Nepal's Debt Burden Eclipses Development Spending, Economic Survey Reveals

May 27, 2026 02:48 PM Merolagani



Nepal’s fiscal health faces severe strain as debt servicing costs have officially overtaken the national development budget, according to the Economic Survey for the fiscal year 2082/83.

The report, presented by the government to the Federal Parliament, paints a sobering picture of public financial management, highlighting an escalating debt burden, shrinking capital expenditure, and an ongoing economic slump.

According to the survey, the government spent an alarming 26.2% of its total federal expenditure on loan principal and interest repayments up to mid-March of the current fiscal year. This debt servicing figure now significantly outpaces total government spending on infrastructure and development.

The crisis is visible across all three tiers of government, where combined capital expenditure has shrunk to just 28% of total spending, heavily squeezed by soaring current expenditures and financial system obligations.

Total Debt Crosses Rs 2.87 Trillion

The country’s total public debt surged to Rs 2,878.30 billion by mid-March. This accumulation has pushed Nepal’s debt-to-GDP ratio up to 43.6%, compared to 43.2% during the same period last year.

The survey notes that a sluggish domestic revenue growth rate, combined with expanding federal expenditure responsibilities, has forced the government to rely increasingly on loans for resource management. Consequently, loan repayment costs spiked by 20.4% in the current fiscal year, consuming Rs 242.83 billion.

External Debt Risks and Exchange Rate Vulnerability

The structural composition of Nepal's public debt has also shifted heavily toward foreign liabilities. External debt now accounts for 53.2% of the total debt stock, up from 49.2% last year, while internal debt dropped to 46.8%. Multilateral debt comprises the lion's share of foreign liabilities at 90.68%.
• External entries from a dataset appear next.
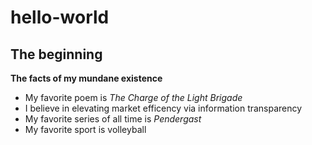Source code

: # hello-world
## The beginning
**The facts of my mundane existence**
- My favorite poem is *The Charge of the Light Brigade*
- I believe in elevating market efficency via information transparency
- My favorite series of all time is *Pendergast* 
- My favorite sport is volleyball
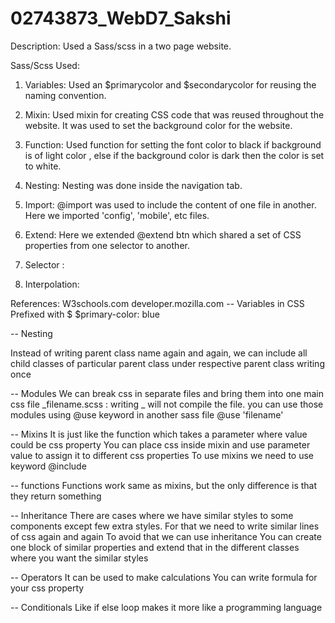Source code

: # 02743873_WebD7_Sakshi

Description: Used a Sass/scss in a two page website.

Sass/Scss Used:
1) Variables: Used an $primarycolor and $secondarycolor for reusing the naming convention.

2) Mixin: Used mixin for creating CSS code that was reused throughout the website. It was used to set the background color for the website.

3) Function: Used function for setting the font color to black if background is of light color ,
	     else if the background color is dark then the color is set to white. 

4) Nesting: Nesting was done inside the navigation tab.

5) Import: @import was used to include the content of one file in another. Here we imported 'config', 'mobile', etc files.

6) Extend: Here we extended @extend btn which shared a set of CSS properties from one selector to another.

7) Selector :

8) Interpolation: 

References: W3schools.com
	    developer.mozilla.com
      -- Variables in CSS
Prefixed with $
$primary-color: blue

-- Nesting

Instead of writing parent class name again and again, we can include all child classes of particular parent class
under respective parent class writing once

-- Modules
We can break css in separate files and bring them into one main css file
_filename.scss : writing _ will not compile the file. 
you can use those modules using @use keyword in another sass file
@use 'filename'


-- Mixins
It is just like the function which takes a parameter where value could be css property
You can place css inside mixin and use parameter value to assign it to different css properties
To use mixins we need to use keyword @include

-- functions
Functions work same as mixins, but the only difference is that they return something


-- Inheritance
There are cases where we have similar styles to some components except few extra styles. For that we need to write similar 
lines of css again and again
To avoid that we can use inheritance 
You can create one block of similar properties and extend that in the different classes where you want the similar styles

-- Operators
It can be used to make calculations
You can write formula for your css property

-- Conditionals
Like if else loop 
makes it more like a programming language


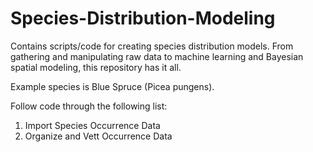 # Species-Distribution-Modeling
Contains scripts/code for creating species distribution models. From gathering and manipulating raw data to machine learning and Bayesian spatial modeling, this repository has it all.

Example species is Blue Spruce (Picea pungens). 

Follow code through the following list:
1. Import Species Occurrence Data
2. Organize and Vett Occurrence Data
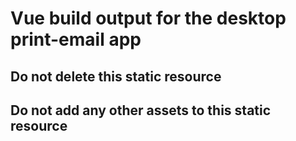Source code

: # Vue build output for the desktop print-email app

## Do not delete this static resource
## Do not add any other assets to this static resource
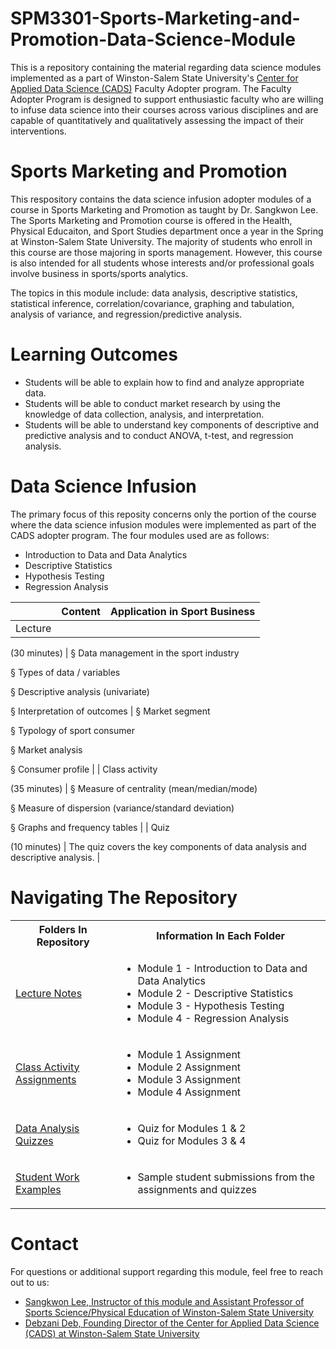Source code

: # SPM3301-Sports-Marketing-and-Promotion-Data-Science-Module
This is a repository containing the material regarding data science modules implemented as a part of Winston-Salem State University's [Center for Applied Data Science (CADS)](https://www.wssu.edu/academics/colleges-and-departments/college-of-arts-sciences-business-education/center-for-applied-data-science/index.html) Faculty Adopter program. The Faculty Adopter Program is designed to support enthusiastic faculty who are willing to infuse data science into their courses across various disciplines and are capable of quantitatively and qualitatively assessing the impact of their interventions. 
# Sports Marketing and Promotion
This respository contains the data science infusion adopter modules of a course in Sports Marketing and Promotion as taught by Dr. Sangkwon Lee. The Sports Marketing and Promotion course is offered in the Health, Physical Educaiton, and Sport Studies department once a year in the Spring at Winston-Salem State University. The majority of students who enroll in this course are those majoring in sports management. However, this course is also intended for all students whose interests and/or professional goals involve business in sports/sports analytics. 

The topics in this module include: data analysis, descriptive statistics, statistical inference, correlation/covariance, graphing and tabulation, analysis of variance, and regression/predictive analysis.
# Learning Outcomes
* Students will be able to explain how to find and analyze appropriate data.
* Students will be able to conduct market research by using the knowledge of data collection, analysis, and interpretation.  
* Students will be able to understand key components of descriptive and predictive analysis and to conduct ANOVA, t-test, and regression analysis. 



# Data Science Infusion
The primary focus of this reposity concerns only the portion of the course where the data science infusion modules were implemented as part of the CADS adopter program. The four modules used are as follows:


* Introduction to Data and Data Analytics
* Descriptive Statistics
* Hypothesis Testing
* Regression Analysis

|                              | Content                                                                                                                                 | Application in Sport Business                                                         |
| ---------------------------- | --------------------------------------------------------------------------------------------------------------------------------------- | ------------------------------------------------------------------------------------- |
| Lecture

(30 minutes)        | § Data management in the sport industry

§ Types of data / variables

§ Descriptive analysis (univariate)

§ Interpretation of outcomes | § Market segment

§ Typology of sport consumer

§ Market analysis

§ Consumer profile |
| Class activity

(35 minutes) | § Measure of centrality (mean/median/mode)

§ Measure of dispersion (variance/standard deviation)

§ Graphs and frequency tables        |
| Quiz

(10 minutes)           | The quiz covers the key components of data analysis and descriptive analysis.                                                           |


# Navigating The Repository

<table>
  <tbody>
    <tr>
      <th>Folders In Repository</th>
      <th>Information In Each Folder</th>
    </tr>
    <tr>
      <td><a href="https://github.com/BrixxPanlaqui/JUS4330-Social-Justice-Data-Science-Module/tree/main/Lectures">Lecture Notes</a></td>
      <td>
        <ul>
          <li>Module 1 - Introduction to Data and Data Analytics
          </li>
          <li>Module 2 - Descriptive Statistics
          </li>
          <li>Module 3 - Hypothesis Testing
          </li>
          <li>Module 4 - Regression Analysis
          </li>
        </ul>
      </td>
    </tr>
    <tr>
      <td><a href="https://github.com/BrixxPanlaqui/JUS4330-Social-Justice-Data-Science-Module/tree/main/Data%20Analysis%20Assignments">Class Activity Assignments</a></td>
      <td>
        <ul>
          <li>Module 1 Assignment</li>
          <li>Module 2 Assignment</li>
          <li>Module 3 Assignment</li>
          <li>Module 4 Assignment</li>
        </ul>
      </td>
    </tr>
    <tr>
      <td><a href="https://github.com/BrixxPanlaqui/JUS4330-Social-Justice-Data-Science-Module/tree/main/Data%20Analysis%20Quizzes">Data Analysis Quizzes</a></td>
      <td>
        <ul>
          <li>Quiz for Modules 1 & 2</li>
          <li>Quiz for Modules 3 & 4</li>
        </ul>
      </td>
    </tr>
    <tr>
      <td><a href="https://github.com/BrixxPanlaqui/JUS4330-Social-Justice-Data-Science-Module/tree/main/Student%20Work%20Examples">Student Work Examples</a></td>
      <td>
        <ul>
          <li>Sample student submissions from the assignments and quizzes</li>
        </ul>
      </td>
    </tr>
  </tbody>
</table>

# Contact
For questions or additional support regarding this module, feel free to reach out to us:
* [Sangkwon Lee, Instructor of this module and Assistant Professor of Sports Science/Physical Education of Winston-Salem State University](mailto:lees@wssu.edu)
* [Debzani Deb, Founding Director of the Center for Applied Data Science (CADS) at Winston-Salem State University](mailto:debd@wssu.edu)
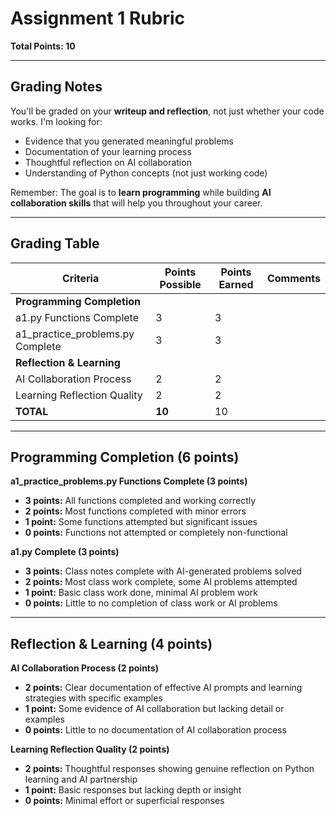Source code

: # Assignment 1 Rubric
**Total Points: 10**

---

## Grading Notes

You'll be graded on your **writeup and reflection**, not just whether your code works. I'm looking for:
- Evidence that you generated meaningful problems
- Documentation of your learning process
- Thoughtful reflection on AI collaboration
- Understanding of Python concepts (not just working code)

Remember: The goal is to **learn programming** while building **AI collaboration skills** that will help you throughout your career.

---

## Grading Table

| Criteria | Points Possible | Points Earned | Comments |
|----------|----------------|---------------|----------|
| **Programming Completion** | | | |
| a1.py Functions Complete | 3 | 3 | |
| a1_practice_problems.py Complete | 3 | 3 | |
| **Reflection & Learning** | | | |
| AI Collaboration Process | 2 | 2 | |
| Learning Reflection Quality | 2 | 2 | |
| **TOTAL** | **10** | 10 | |

---

## Programming Completion (6 points)

**a1_practice_problems.py Functions Complete (3 points)**
- **3 points:** All functions completed and working correctly
- **2 points:** Most functions completed with minor errors
- **1 point:** Some functions attempted but significant issues
- **0 points:** Functions not attempted or completely non-functional

**a1.py Complete (3 points)**
- **3 points:** Class notes complete with AI-generated problems solved
- **2 points:** Most class work complete, some AI problems attempted
- **1 point:** Basic class work done, minimal AI problem work
- **0 points:** Little to no completion of class work or AI problems

---

## Reflection & Learning (4 points)

**AI Collaboration Process (2 points)**
- **2 points:** Clear documentation of effective AI prompts and learning strategies with specific examples
- **1 point:** Some evidence of AI collaboration but lacking detail or examples
- **0 points:** Little to no documentation of AI collaboration process

**Learning Reflection Quality (2 points)**
- **2 points:** Thoughtful responses showing genuine reflection on Python learning and AI partnership
- **1 point:** Basic responses but lacking depth or insight
- **0 points:** Minimal effort or superficial responses
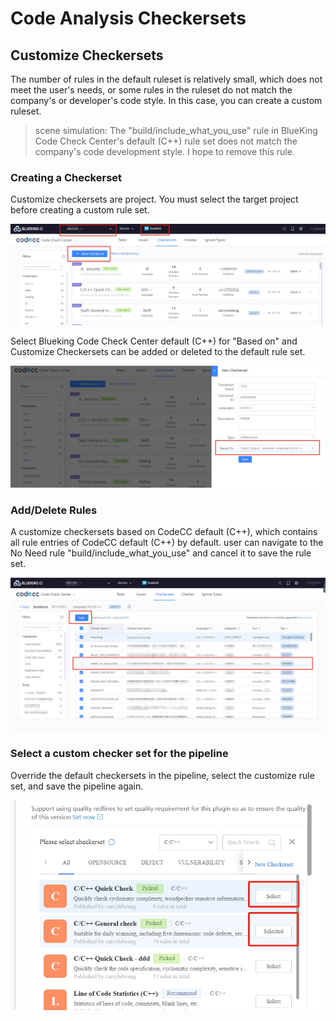  # Code Analysis Checkersets 

 ## Customize Checkersets 

 The number of rules in the default ruleset is relatively small, which does not meet the user's needs, or some rules in the ruleset do not match the company's or developer's code style. In this case, you can create a custom ruleset. 

 > scene simulation: The "build/include\_what\_you\_use" rule in BlueKing Code Check Center's default (C++) rule set does not match the company's code development style. I hope to remove this rule. 

 ### Creating a Checkerset 

 Customize checkersets are project. You must select the target project before creating a custom rule set. 

 ![](../../assets/image-20210826175151943.png) 

 Select Blueking Code Check Center default (C++) for "Based on" and Customize Checkersets can be added or deleted to the default rule set. 

 ![](../../assets/image-20210826175625206.png) 

 ### Add/Delete Rules 

 A customize checkersets based on CodeCC default (C++), which contains all rule entries of CodeCC default (C++) by default. user can navigate to the No Need rule "build/include\_what\_you\_use" and cancel it to save the rule set. 

 ![](../../assets/image-20210826175951021.png) 

 ### Select a custom checker set for the pipeline 

 Override the default checkersets in the pipeline, select the customize rule set, and save the pipeline again. 

 ![](../../assets/image-20210826180347933.png)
Economists warn that this growing reliance on foreign loans exposes Nepal to significant exchange rate risks, as currency fluctuations could spontaneously inflate the country's repayment liabilities in local terms.

Capital Formation Collapses Amid Market Slump

As billions of rupees pour into debt servicing, investment in country-building infrastructure has withered. The Economic Survey projects weak capital spending across local, provincial, and federal levels for the remainder of the fiscal year.

This lack of public development spending, paired with sluggish credit flow, has severely dampened market activity. The public sector’s share of total fixed investment is projected to crash from 42.3% last year to just 26.5% this year, confirming that the broader economic slowdown persists.

Economists Warn of a 'Non-Productive Debt Cycle'

Financial experts are sounding alarms over how borrowed funds are being utilized, pointing out that loans are failing to generate economic returns or foster capital formation.

"Loans should ideally be mobilized to build infrastructure that yields economic returns," an economist noted. "Instead, revenue is struggling to cover current expenses, and we are trapped using borrowed funds to pay off interest and run general administrative costs."

The 2082/83 Economic Survey serves as an urgent wake-up call, signaling that the government must pivot away from populist spending programs. Experts urge the administration to adopt strict fiscal consolidation strategies, rein in mounting arrears, and aggressively manage the national debt burden to restore economic stability.